Weest allen eenstemmig*
1 Kor. 4-11:
4 Ik dank God te allen tijde over u, vanwege de genade Gods, die u in Christus Jezus geschonken is; 5 want in elk opzicht zijt gij rijk geworden in Hem: in alle woord en alle kennis, 6 gelijk het getuigenis aangaande Christus onder u bevestigd is, 7 zodat gij ten aanzien van geen enkele genadegave te kort komt, terwijl gij uitziet naar de openbaring van onze Here Jezus Christus.
8 Hij zal u ook bevestigen ten einde toe, zodat gij onberispelijk zult zijn op de dag van onze Here Jezus [Christus]. 9 God is getrouw, door wie gij zijt geroepen tot gemeenschap met zijn Zoon Jezus Christus, onze Here.
10 Doch ik vermaan u, broeders, bij de naam van onze Here Jezus Christus: weest allen eenstemmig en laten er geen scheuringen onder u zijn; weest vast aaneengesloten, één van zin en één van gevoelen. 11 Mij is namelijk omtrent u, mijn broeders, medegedeeld door de (huisgenoten) van Chloë, dat er twisten onder u zijn. 12 Ik bedoel dit, dat ieder uwer zijn leus heeft: Ik ben van Paulus!

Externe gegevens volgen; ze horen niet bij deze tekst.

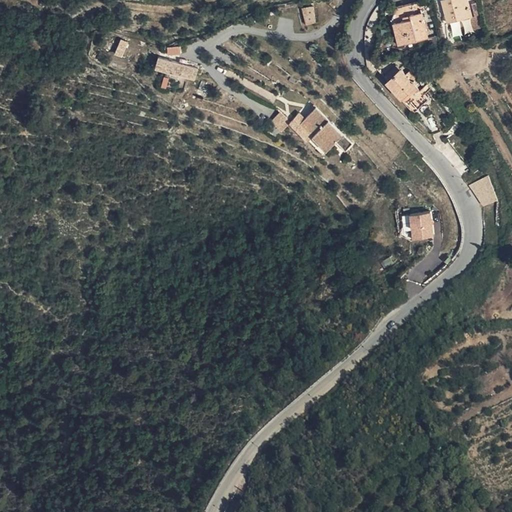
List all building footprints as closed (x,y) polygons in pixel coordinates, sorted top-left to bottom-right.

En ík van Apollos! En ík van Kefas! En ík van Christus!
Kerk zijn is gemeenschap met Christus hebben
De zaak van Dalfsen houdt ons allen bezig. Op de synode, in de kerken, in de gezinnen. We hebben er vaak onze eigen mening over. Nu is het belangrijk om rond de besluitvorming daarover op de synode in het oog te houden, hoe de Here wil dat we daarmee omgaan. Gemakkelijk kunnen zich stemmingen vormen en zomaar stromingen: de éen is vóór, de ander tegen, en voor je het weet sta je tegenover elkaar. Dan zijn er zomaar veten en twisten. In de kerkgeschiedenis is dat vaker gebeurd. Daar zijn ook wij niet immuun voor. Ik denk maar aan de dramatische gebeurtenissen in mijn eigen gemeente, nog maar twee en een half jaar geleden. In dit artikel geef ik daarom graag ter overdenking mijn iets aangepast openingswoord zoals gehouden op de synodezitting van 17 februari jl.

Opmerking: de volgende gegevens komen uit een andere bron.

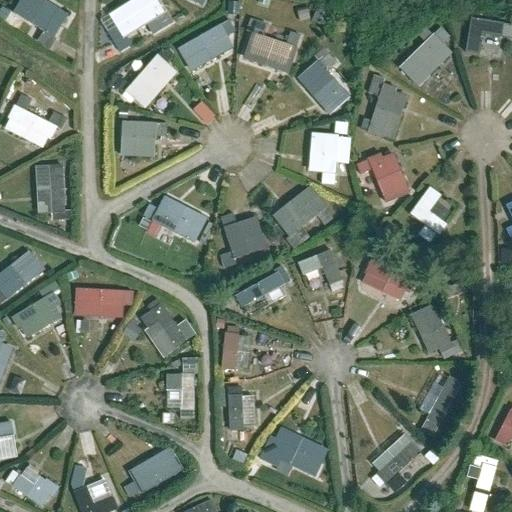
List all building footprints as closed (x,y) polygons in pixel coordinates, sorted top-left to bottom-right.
[(65,19),(40,0),(17,0),(9,10),(48,40),(65,19)] [(160,13),(153,0),(130,0),(99,16),(110,37),(160,13)] [(315,20),(331,25),(336,10),(320,5),(315,20)] [(496,34),(497,22),(467,19),(465,50),(480,51),(481,33),(496,34)] [(214,21),(173,40),(186,68),(227,48),(214,21)] [(299,38),(252,24),(242,59),(289,73),(299,38)] [(436,32),(397,69),(413,87),(448,53),(439,44),(443,40),(436,32)] [(150,48),(120,80),(149,106),(178,73),(150,48)] [(331,49),(299,77),(329,112),(361,84),(331,49)] [(385,141),(399,91),(380,86),(367,136),(385,141)] [(57,123),(17,103),(5,129),(45,148),(57,123)] [(159,123),(122,122),(122,154),(159,155),(159,123)] [(347,133),(310,132),(309,173),(337,174),(337,165),(346,165),(347,133)] [(389,150),(351,166),(356,178),(369,173),(381,202),(406,192),(389,150)] [(63,168),(33,169),(34,215),(64,214),(63,168)] [(438,216),(449,202),(432,187),(411,212),(427,225),(421,232),(432,242),(448,224),(438,216)] [(330,218),(308,188),(270,215),(293,246),(330,218)] [(188,250),(202,212),(160,197),(146,235),(188,250)] [(511,242),(511,197),(504,202),(511,217),(511,226),(503,231),(509,244),(511,242)] [(262,247),(250,213),(218,224),(230,258),(262,247)] [(0,303),(43,276),(24,246),(0,261),(0,303)] [(321,252),(300,262),(307,275),(317,270),(327,290),(337,286),(321,252)] [(409,277),(369,260),(361,280),(400,297),(409,277)] [(274,269),(237,293),(248,311),(286,287),(274,269)] [(123,286),(74,288),(75,316),(124,315),(123,286)] [(44,297),(9,318),(22,339),(57,319),(44,297)] [(185,348),(159,304),(136,318),(162,362),(185,348)] [(435,304),(410,315),(427,351),(451,340),(435,304)] [(250,332),(227,329),(223,369),(245,371),(250,332)] [(184,359),(185,372),(199,371),(198,358),(184,359)] [(458,390),(432,373),(415,400),(429,409),(418,428),(430,435),(458,390)] [(193,411),(193,375),(166,375),(166,411),(193,411)] [(252,387),(229,387),(229,438),(252,438),(252,387)] [(511,407),(490,440),(505,451),(511,440),(511,407)] [(0,460),(12,458),(6,425),(0,426),(0,460)] [(310,475),(320,448),(282,434),(272,460),(310,475)] [(420,464),(401,438),(371,461),(390,487),(420,464)] [(130,500),(182,469),(170,449),(127,474),(132,482),(123,488),(130,500)] [(478,511),(482,511),(494,462),(480,459),(469,510),(478,511)] [(16,465),(2,487),(34,506),(47,485),(16,465)] [(96,468),(62,481),(73,511),(108,511),(112,511),(96,468)] [(214,511),(208,499),(180,511),(214,511)]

Als we over de kerk spreken, spreken we over Christus. Hij is het Hoofd van Zijn lichaam. Dat lichaam is heilig, alleen omdat Gods Zoon heilig is en de kerk als Zijn lichaam Hèm toebehoort. Hij verloste haar en kocht haar met Zijn bloed. Zij is Zijn eigendom.
De kerk is daarom ook geheiligd in Christus. Dat gold ook voor de gemeente te Korinthe. Ze bestond in en door Hem. Alles kreeg ze van Hem. Alles moest ook op Hèm gericht zijn.
Dat wordt uitgebreid in de eerste verzen van deze brief benoemd: Vers 9 stelt dat ze door God geroepen zijn tot gemeenschap met zijn Zoon Jezus Christus, onze Here
Daarbij wordt speciaal benadrukt, Wie ze nu steeds aanroepen: “onze Hére”. Dat is onze Eigenaar, onze gezamenlijke Koning, het Hoofd van Zijn Kerk. Op Hem mochten en moesten zij steeds gericht zijn. Met Hem mochten en moesten ze gemeenschap hebben.
Tot aan vers 10 wordt de Here Jezus Christus in vrijwel elke regel genoemd. In Hèm leven zij. In Hèm zijn ze rijk. In Hèm krijgen ze àlle genadegaven en komen ze in geen enkele genadegave tekort. Met Hèm mogen ze gemeenschap hebben. Dit alles door Gods beloften, waardoor God Zich getrouw betoont.
Zo wordt deze gemeente door Paulus bepaald bij haar unieke en overvloedige rijke situatie. Kerk van Jezus Christus, Kerk van onze Here te zijn. Waar Zijn evangelie mag klinken als evangelie van onverdiende genade. Van vergeving van de zonden, van eeuwig heil. Die rijkdom omsluit ook dat Christus het als Hoofd er te zeggen heeft.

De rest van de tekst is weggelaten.